Purity >90 %, SDS-PAGE
Endotoxin <0.1 EU/μg protein, LAL method
Activity
Not tested
Expression HEK293-derived Human SIRP alpha protein Glu31-Arg370 (Accession# P78324-1) with a His tag at the C-terminus.
GeneID 140885
Accession P78324-1
PredictedSize 38.1 kDa
SDS-PAGE 50-70 kDa, reducing (R) conditions
Formulation Lyophilized from 0.22 μm filtered solution in PBS, pH 7.4. Normally 5% trehalose and 5% mannitol are added as protectants before lyophilization.

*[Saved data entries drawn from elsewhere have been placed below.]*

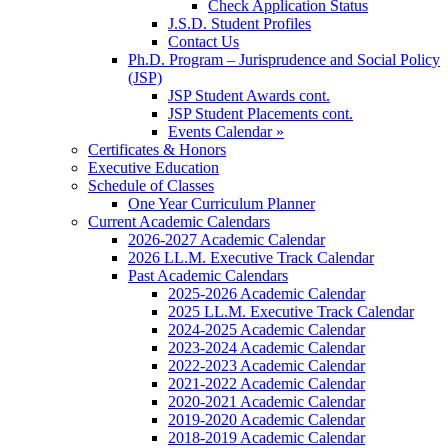
Check Application Status
J.S.D. Student Profiles
Contact Us
Ph.D. Program – Jurisprudence and Social Policy
(JSP)
JSP Student Awards cont.
JSP Student Placements cont.
Events Calendar »
Certificates & Honors
Executive Education
Schedule of Classes
One Year Curriculum Planner
Current Academic Calendars
2026-2027 Academic Calendar
2026 LL.M. Executive Track Calendar
Past Academic Calendars
2025-2026 Academic Calendar
2025 LL.M. Executive Track Calendar
2024-2025 Academic Calendar
2023-2024 Academic Calendar
2022-2023 Academic Calendar
2021-2022 Academic Calendar
2020-2021 Academic Calendar
2019-2020 Academic Calendar
2018-2019 Academic Calendar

Reconstitution Briefly centrifuge the tube before opening. Reconstitute at 0.1-0.5 mg/mL in sterile water.
Storage Conditions
It is recommended that the protein be aliquoted for optimal storage. Avoid repeated freeze-thaw cycles.

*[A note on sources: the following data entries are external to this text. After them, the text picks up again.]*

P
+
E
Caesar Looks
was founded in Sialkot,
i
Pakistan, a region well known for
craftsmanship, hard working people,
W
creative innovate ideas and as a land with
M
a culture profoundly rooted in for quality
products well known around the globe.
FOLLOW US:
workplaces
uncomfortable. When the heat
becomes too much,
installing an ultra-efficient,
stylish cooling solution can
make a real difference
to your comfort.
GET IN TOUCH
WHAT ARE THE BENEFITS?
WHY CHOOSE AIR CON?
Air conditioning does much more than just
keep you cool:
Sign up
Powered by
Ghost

  • Until expiry date, -20℃ to -80℃ as lyophilized proteins.
  • 3 months, -20℃ to -80℃ under sterile conditions after reconstitution.

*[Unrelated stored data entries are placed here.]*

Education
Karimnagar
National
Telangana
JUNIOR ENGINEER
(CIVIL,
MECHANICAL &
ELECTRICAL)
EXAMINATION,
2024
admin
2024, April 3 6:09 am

Shipping The product is shipped at ambient temperature. Upon receipt, store it immediately at the recommended temperature.

Background

SIRP Alpha, also known as CD172a or SHPS-1, is a transmembrane glycoprotein that belongs to the SIRP family. SIRP Alpha is a receptor with immunoreceptor tyrosine-based inhibition motifs in its cytoplasmic domain expressed by myeloid cells, including monocytes, macrophages, granulocytes, and a subset of dendritic cells. After activation of SIRP Alpha, Src homology 2 domain-containing protein tyrosine phosphatase-1 (SHP-1) is recruited and regulates receptor tyrosine kinase coupled signaling, participating in the regulation of phagocytosis and polarization of macrophages. SIRP Alpha binds to CD47, a receptor present on all cells (and frequently overexpressed in cancer cells), and this interaction provides a ‘do-not-eat-me’ signal to prevent phagocytosis.

References:

1. Sarfati M, et al. (2008) Curr Drug Targets. 9(10):842-50. 2. Barclay AN, et al. (2014) Annu Rev Immunol. 32:25-50. 3. de Vos AF, et al. (2020) Nat Immunol. 21(6):601-603. 4. Shen Q, et al. (2022) Front Immunol. 13:865579.